A2: Yes. The design supports self-hosting (local, Docker, cloud), and data remains under your control. (GitHub)

Q3: What embedding providers are supported?
A3: OpenMemory supports several: OpenAI, Gemini, Ollama local models (E5/BGE). It allows local embeddings. (GitHub)

Q4: How does it handle forgetting or memory decay?
A4: It implements decay curves and reinforcement pulses: each memory is subject to decay unless reinforced via access; sector-specific slopes apply. (Daily.dev)

Q5: Can I integrate this with my existing LLM/agent framework?
A5: Yes. It is framework-agnostic (REST API, SDKs) and can be used with any LLM or agent that supports external memory.

References

  • “OpenMemory” GitHub repository. (GitHub)

  • “Add long-term memory to any AI in minutes…” blog post. (Daily.dev)

  • “Architecting a memory engine…” blog on Supermemory (for context of memory engine space). (supermemory.ai)

  • Additional memory engineering research (“Memory OS of AI Agent”). (arXiv)

Conclusion

OpenMemory provides a robust, open-source solution for adding long-term, structured memory to AI agents and LLM systems.

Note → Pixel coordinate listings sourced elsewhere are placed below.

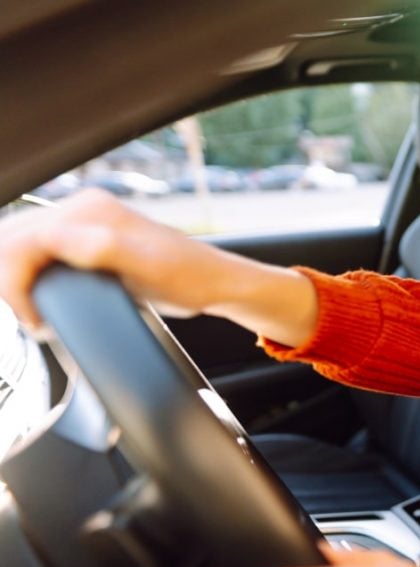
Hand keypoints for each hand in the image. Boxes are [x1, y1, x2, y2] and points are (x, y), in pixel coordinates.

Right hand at [0, 189, 228, 324]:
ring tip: (33, 311)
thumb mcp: (146, 267)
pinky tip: (39, 296)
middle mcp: (82, 210)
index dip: (15, 283)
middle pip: (13, 239)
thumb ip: (99, 249)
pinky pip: (39, 250)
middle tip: (31, 317)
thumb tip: (53, 238)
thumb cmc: (188, 277)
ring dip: (15, 277)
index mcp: (89, 212)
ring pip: (20, 244)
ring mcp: (83, 223)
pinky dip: (28, 274)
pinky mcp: (86, 239)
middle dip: (9, 280)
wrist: (215, 281)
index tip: (34, 318)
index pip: (21, 241)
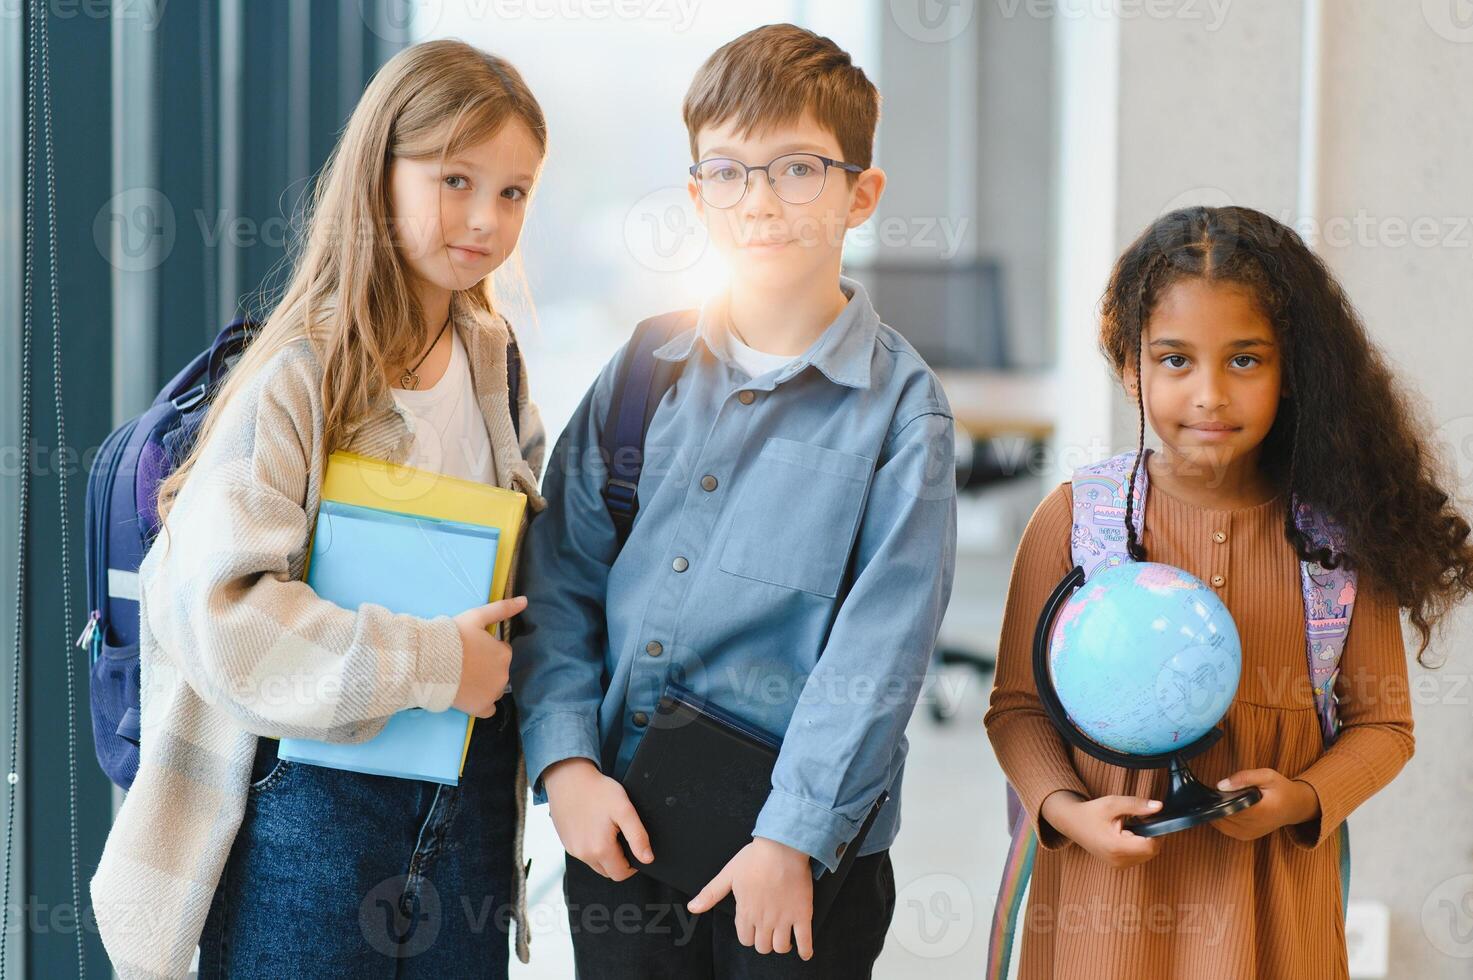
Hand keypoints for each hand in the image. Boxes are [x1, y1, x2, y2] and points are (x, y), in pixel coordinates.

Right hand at [450, 595, 525, 717]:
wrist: (429, 662)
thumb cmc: (453, 638)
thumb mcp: (477, 617)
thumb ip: (502, 609)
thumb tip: (525, 601)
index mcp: (504, 654)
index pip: (501, 653)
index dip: (486, 650)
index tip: (472, 649)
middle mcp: (504, 675)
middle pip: (498, 672)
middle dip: (486, 668)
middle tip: (465, 663)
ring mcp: (493, 694)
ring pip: (494, 689)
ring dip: (484, 685)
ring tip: (463, 678)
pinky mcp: (481, 708)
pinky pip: (488, 709)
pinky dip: (482, 704)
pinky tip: (469, 696)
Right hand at [543, 758, 653, 880]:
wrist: (569, 777)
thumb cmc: (597, 791)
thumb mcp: (624, 810)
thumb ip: (638, 837)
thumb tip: (647, 859)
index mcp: (600, 849)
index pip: (621, 874)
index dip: (633, 865)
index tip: (635, 848)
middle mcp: (583, 854)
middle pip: (608, 872)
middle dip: (619, 860)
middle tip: (622, 836)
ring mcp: (573, 849)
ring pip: (596, 864)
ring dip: (605, 855)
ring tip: (608, 830)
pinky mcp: (566, 842)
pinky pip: (583, 854)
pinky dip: (592, 847)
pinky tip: (595, 827)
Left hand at [688, 837, 814, 959]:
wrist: (782, 846)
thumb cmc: (755, 857)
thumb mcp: (728, 874)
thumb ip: (711, 894)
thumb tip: (693, 907)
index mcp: (745, 912)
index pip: (745, 939)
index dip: (748, 935)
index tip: (753, 928)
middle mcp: (764, 920)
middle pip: (763, 946)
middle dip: (764, 942)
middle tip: (768, 932)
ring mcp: (784, 918)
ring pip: (780, 947)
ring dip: (781, 946)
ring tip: (784, 939)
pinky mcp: (802, 914)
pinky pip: (804, 941)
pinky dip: (805, 950)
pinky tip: (804, 953)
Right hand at [1040, 790, 1163, 868]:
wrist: (1072, 823)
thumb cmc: (1091, 812)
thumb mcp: (1113, 803)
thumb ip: (1137, 805)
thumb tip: (1159, 806)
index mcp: (1116, 847)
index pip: (1150, 846)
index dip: (1156, 831)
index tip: (1150, 818)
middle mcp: (1118, 860)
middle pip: (1151, 851)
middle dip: (1151, 834)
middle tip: (1139, 819)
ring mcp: (1118, 865)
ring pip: (1147, 854)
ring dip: (1146, 840)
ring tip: (1131, 826)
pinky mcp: (1119, 865)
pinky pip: (1140, 856)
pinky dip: (1139, 845)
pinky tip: (1128, 834)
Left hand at [1211, 769, 1318, 840]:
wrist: (1294, 807)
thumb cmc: (1281, 789)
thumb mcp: (1267, 776)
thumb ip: (1244, 778)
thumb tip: (1221, 786)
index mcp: (1260, 811)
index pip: (1229, 807)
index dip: (1218, 798)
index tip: (1216, 789)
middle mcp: (1253, 826)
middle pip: (1222, 815)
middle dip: (1216, 803)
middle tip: (1220, 791)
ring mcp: (1248, 833)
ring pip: (1220, 823)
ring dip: (1217, 811)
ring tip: (1224, 798)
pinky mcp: (1245, 836)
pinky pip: (1224, 828)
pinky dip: (1220, 818)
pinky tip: (1226, 807)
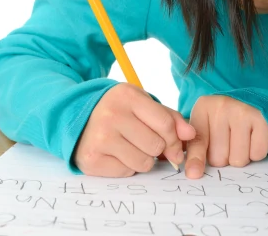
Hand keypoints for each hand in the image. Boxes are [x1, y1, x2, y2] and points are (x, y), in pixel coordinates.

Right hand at [74, 83, 195, 176]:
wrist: (76, 118)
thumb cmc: (118, 111)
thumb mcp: (142, 105)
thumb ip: (170, 118)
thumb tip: (191, 134)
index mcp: (127, 97)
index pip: (165, 124)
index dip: (175, 139)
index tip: (173, 146)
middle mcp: (112, 115)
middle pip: (156, 145)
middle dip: (156, 148)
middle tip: (144, 142)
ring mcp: (100, 138)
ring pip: (143, 162)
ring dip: (142, 159)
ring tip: (130, 147)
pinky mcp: (91, 159)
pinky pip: (126, 172)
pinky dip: (126, 166)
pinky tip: (116, 154)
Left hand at [185, 95, 267, 178]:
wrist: (252, 102)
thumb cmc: (223, 120)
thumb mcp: (204, 125)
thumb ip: (195, 147)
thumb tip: (193, 173)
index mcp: (203, 108)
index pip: (198, 142)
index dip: (196, 159)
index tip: (193, 174)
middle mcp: (222, 107)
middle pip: (218, 158)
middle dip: (223, 158)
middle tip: (227, 142)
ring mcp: (242, 111)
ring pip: (238, 160)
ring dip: (239, 157)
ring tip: (239, 141)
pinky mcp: (261, 120)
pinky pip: (257, 154)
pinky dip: (255, 153)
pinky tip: (252, 139)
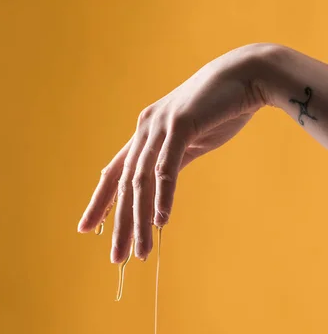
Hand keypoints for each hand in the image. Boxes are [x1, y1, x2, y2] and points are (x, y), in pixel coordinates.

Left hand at [78, 43, 274, 261]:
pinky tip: (160, 220)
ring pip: (141, 183)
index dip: (99, 203)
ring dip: (139, 220)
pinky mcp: (181, 125)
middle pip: (123, 186)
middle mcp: (144, 131)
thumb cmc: (218, 109)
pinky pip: (167, 168)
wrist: (246, 75)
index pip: (113, 175)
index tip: (86, 228)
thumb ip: (170, 161)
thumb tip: (159, 189)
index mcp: (143, 135)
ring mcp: (160, 127)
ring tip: (141, 252)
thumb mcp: (187, 141)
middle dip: (118, 225)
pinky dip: (163, 196)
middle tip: (116, 258)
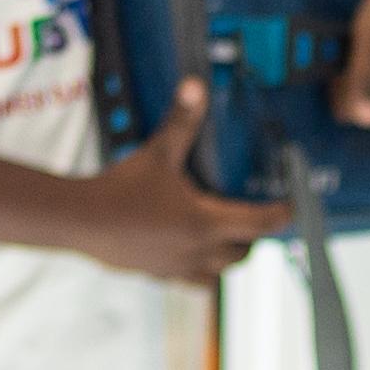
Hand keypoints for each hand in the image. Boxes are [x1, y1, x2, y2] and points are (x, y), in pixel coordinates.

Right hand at [76, 89, 283, 283]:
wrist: (79, 221)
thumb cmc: (120, 191)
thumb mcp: (157, 153)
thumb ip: (181, 122)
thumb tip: (195, 88)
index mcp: (205, 223)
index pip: (259, 224)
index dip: (280, 215)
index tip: (290, 208)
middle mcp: (197, 251)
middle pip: (242, 254)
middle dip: (253, 238)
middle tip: (254, 219)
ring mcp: (176, 268)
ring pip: (217, 275)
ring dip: (226, 260)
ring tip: (224, 241)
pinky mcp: (155, 275)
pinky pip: (188, 282)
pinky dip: (197, 270)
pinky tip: (186, 253)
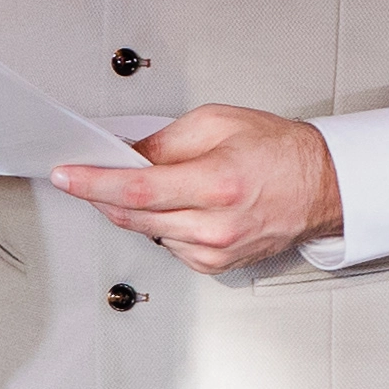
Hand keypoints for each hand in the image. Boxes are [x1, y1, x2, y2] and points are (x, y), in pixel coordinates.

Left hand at [49, 104, 341, 274]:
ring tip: (153, 184)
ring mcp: (215, 250)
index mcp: (216, 183)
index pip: (136, 188)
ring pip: (146, 232)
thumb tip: (125, 154)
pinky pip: (167, 245)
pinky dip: (160, 224)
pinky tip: (177, 207)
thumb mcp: (219, 122)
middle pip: (132, 215)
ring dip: (133, 209)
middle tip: (83, 175)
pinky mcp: (215, 265)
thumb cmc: (280, 151)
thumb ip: (165, 141)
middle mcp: (215, 224)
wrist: (322, 186)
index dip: (93, 183)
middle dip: (101, 194)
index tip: (66, 176)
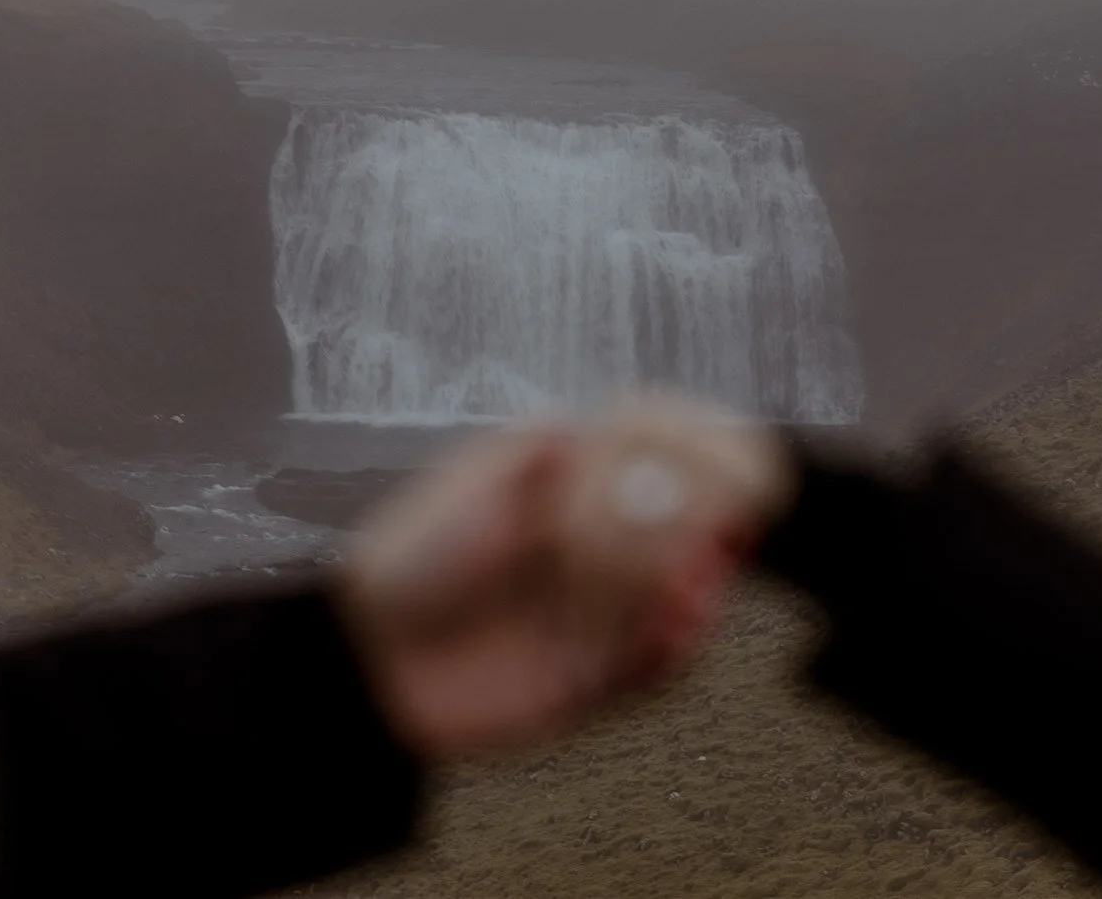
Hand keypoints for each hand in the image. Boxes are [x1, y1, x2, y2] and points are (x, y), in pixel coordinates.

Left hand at [336, 396, 789, 760]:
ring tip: (698, 588)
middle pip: (688, 529)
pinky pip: (659, 667)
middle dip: (713, 525)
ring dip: (702, 588)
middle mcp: (598, 546)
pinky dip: (679, 649)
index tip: (728, 457)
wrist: (372, 657)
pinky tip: (678, 629)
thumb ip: (535, 453)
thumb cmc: (409, 560)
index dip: (700, 456)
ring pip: (682, 597)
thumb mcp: (471, 485)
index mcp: (573, 488)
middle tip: (729, 527)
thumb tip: (587, 426)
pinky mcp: (597, 675)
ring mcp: (602, 611)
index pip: (659, 461)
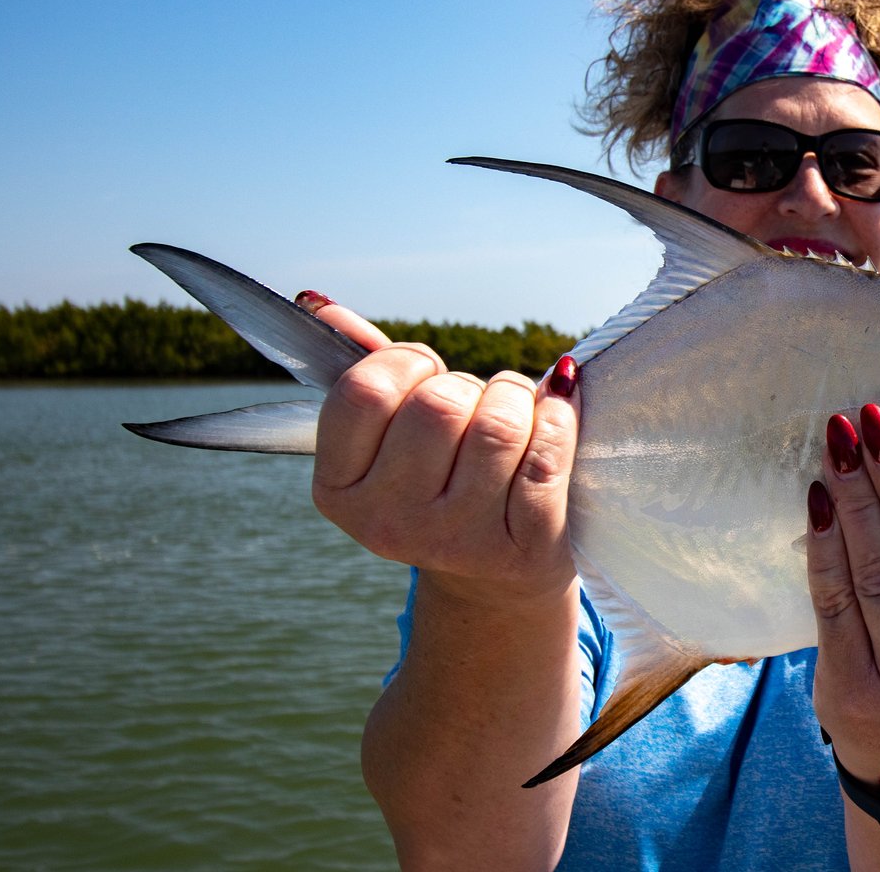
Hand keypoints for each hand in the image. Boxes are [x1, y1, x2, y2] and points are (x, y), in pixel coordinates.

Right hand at [298, 291, 581, 602]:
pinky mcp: (523, 548)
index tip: (426, 371)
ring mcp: (457, 541)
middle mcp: (390, 523)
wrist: (494, 577)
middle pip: (438, 404)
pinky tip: (554, 418)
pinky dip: (559, 419)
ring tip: (515, 411)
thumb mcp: (387, 437)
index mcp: (339, 489)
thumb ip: (363, 367)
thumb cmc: (440, 482)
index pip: (365, 390)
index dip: (407, 361)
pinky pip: (548, 453)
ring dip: (516, 397)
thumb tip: (319, 302)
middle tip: (475, 401)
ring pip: (498, 424)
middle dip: (468, 384)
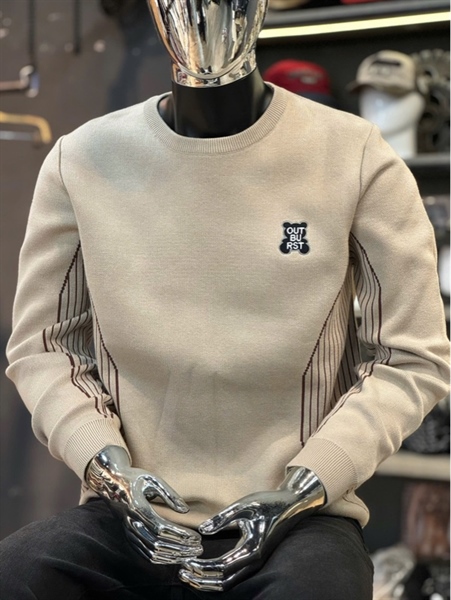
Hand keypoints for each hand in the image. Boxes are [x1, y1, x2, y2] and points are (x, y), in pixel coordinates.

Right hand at [86, 445, 202, 563]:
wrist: (109, 482)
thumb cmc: (133, 478)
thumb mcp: (151, 479)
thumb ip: (169, 493)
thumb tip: (185, 510)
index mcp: (137, 507)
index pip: (162, 528)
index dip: (179, 535)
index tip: (195, 537)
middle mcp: (131, 522)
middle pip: (158, 543)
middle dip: (180, 548)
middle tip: (198, 548)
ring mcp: (128, 531)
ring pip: (151, 552)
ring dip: (172, 556)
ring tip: (189, 554)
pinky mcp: (128, 536)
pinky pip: (144, 553)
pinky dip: (160, 559)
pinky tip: (173, 557)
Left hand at [179, 467, 324, 591]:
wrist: (290, 504)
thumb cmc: (267, 503)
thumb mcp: (244, 505)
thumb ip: (222, 518)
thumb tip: (202, 530)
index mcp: (251, 549)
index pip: (221, 567)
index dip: (201, 567)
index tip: (185, 562)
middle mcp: (254, 562)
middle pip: (224, 582)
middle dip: (201, 579)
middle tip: (182, 572)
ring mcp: (256, 563)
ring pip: (229, 583)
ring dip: (208, 582)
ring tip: (189, 575)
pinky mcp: (255, 560)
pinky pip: (234, 577)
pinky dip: (217, 578)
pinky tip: (205, 569)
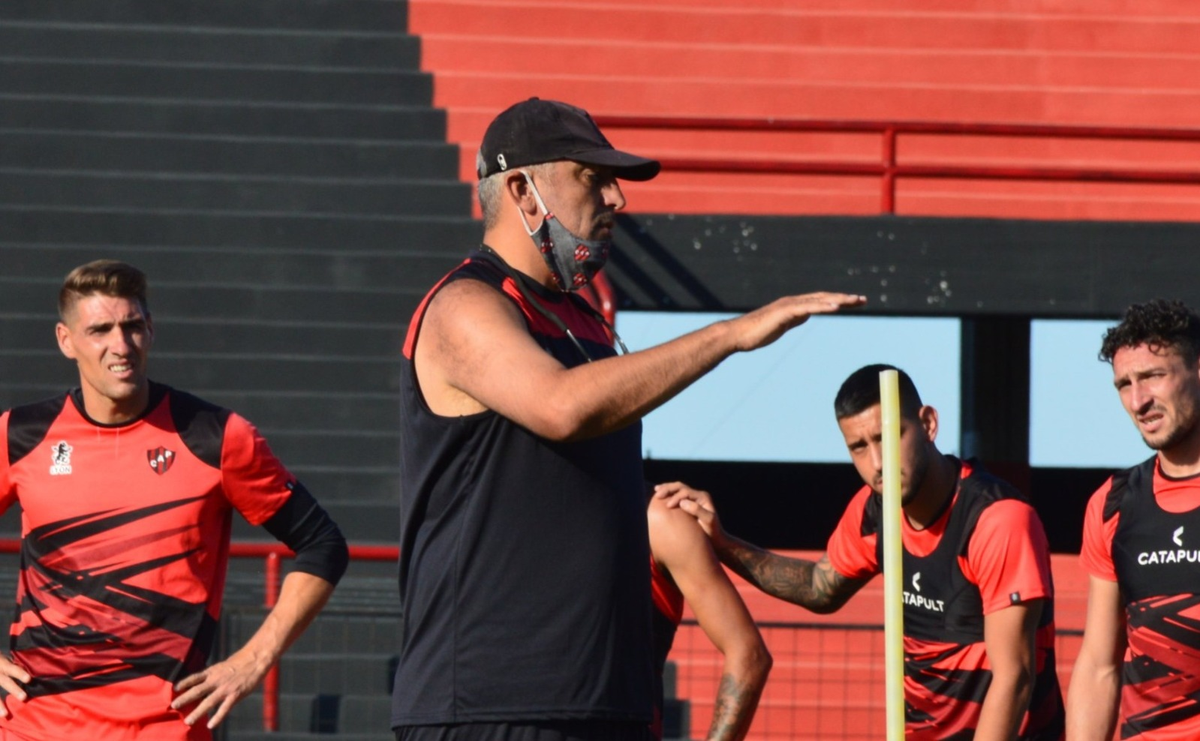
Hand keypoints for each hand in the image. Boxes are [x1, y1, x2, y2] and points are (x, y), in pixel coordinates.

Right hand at [0, 653, 29, 716]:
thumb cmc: (0, 660)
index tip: (29, 679)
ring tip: (4, 714)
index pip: (11, 668)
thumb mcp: (6, 657)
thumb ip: (17, 663)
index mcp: (2, 663)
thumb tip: (38, 666)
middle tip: (24, 697)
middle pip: (4, 681)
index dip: (19, 673)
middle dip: (13, 690)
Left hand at [172, 651, 267, 728]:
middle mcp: (217, 680)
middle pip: (197, 690)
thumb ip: (215, 674)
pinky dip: (217, 717)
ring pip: (208, 702)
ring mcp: (226, 688)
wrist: (256, 659)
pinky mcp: (236, 694)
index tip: (175, 688)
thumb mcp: (225, 665)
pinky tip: (211, 725)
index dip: (185, 682)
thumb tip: (207, 682)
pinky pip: (224, 708)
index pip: (195, 677)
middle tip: (173, 706)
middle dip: (185, 699)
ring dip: (197, 712)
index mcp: (213, 671)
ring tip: (188, 721)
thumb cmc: (242, 661)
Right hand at [654, 482, 724, 542]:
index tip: (667, 506)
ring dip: (666, 489)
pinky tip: (661, 497)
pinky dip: (668, 494)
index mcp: (703, 497)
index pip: (686, 492)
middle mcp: (698, 496)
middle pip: (680, 487)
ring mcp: (693, 499)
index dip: (675, 497)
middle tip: (657, 494)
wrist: (716, 539)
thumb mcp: (708, 521)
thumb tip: (682, 502)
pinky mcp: (689, 504)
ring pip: (677, 489)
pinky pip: (677, 495)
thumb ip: (697, 510)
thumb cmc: (712, 532)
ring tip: (656, 490)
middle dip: (668, 489)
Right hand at [728, 292, 865, 352]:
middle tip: (863, 300)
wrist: (738, 335)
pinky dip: (823, 306)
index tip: (855, 303)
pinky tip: (836, 307)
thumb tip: (804, 315)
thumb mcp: (781, 325)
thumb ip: (793, 319)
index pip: (821, 301)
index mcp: (794, 306)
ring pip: (819, 300)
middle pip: (824, 298)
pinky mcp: (784, 312)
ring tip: (855, 301)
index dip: (838, 301)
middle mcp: (793, 302)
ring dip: (838, 300)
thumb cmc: (755, 333)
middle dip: (844, 299)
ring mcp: (789, 305)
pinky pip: (807, 307)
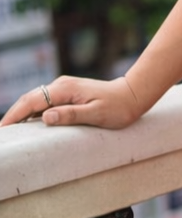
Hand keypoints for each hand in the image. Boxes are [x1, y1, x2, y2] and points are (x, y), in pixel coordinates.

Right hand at [0, 75, 142, 129]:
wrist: (132, 95)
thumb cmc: (118, 108)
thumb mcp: (96, 114)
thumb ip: (71, 115)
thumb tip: (46, 117)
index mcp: (64, 90)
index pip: (32, 101)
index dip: (15, 115)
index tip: (3, 128)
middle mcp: (61, 85)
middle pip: (29, 99)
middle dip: (14, 114)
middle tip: (3, 132)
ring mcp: (64, 88)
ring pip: (36, 100)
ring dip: (22, 112)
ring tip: (11, 129)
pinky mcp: (68, 93)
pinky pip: (45, 102)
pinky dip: (34, 111)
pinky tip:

Its multi-sector embedding design, graph-linked retrieval, self-hosted architecture, and cost-efficiency make it compelling for developers aiming for persistent context, personalization, and ownership of data. When applied thoughtfully, it enhances the continuity, coherence, and intelligence of AI workflows. As memory needs scale, attention to embedding selection, storage tuning, and integration overhead remains key.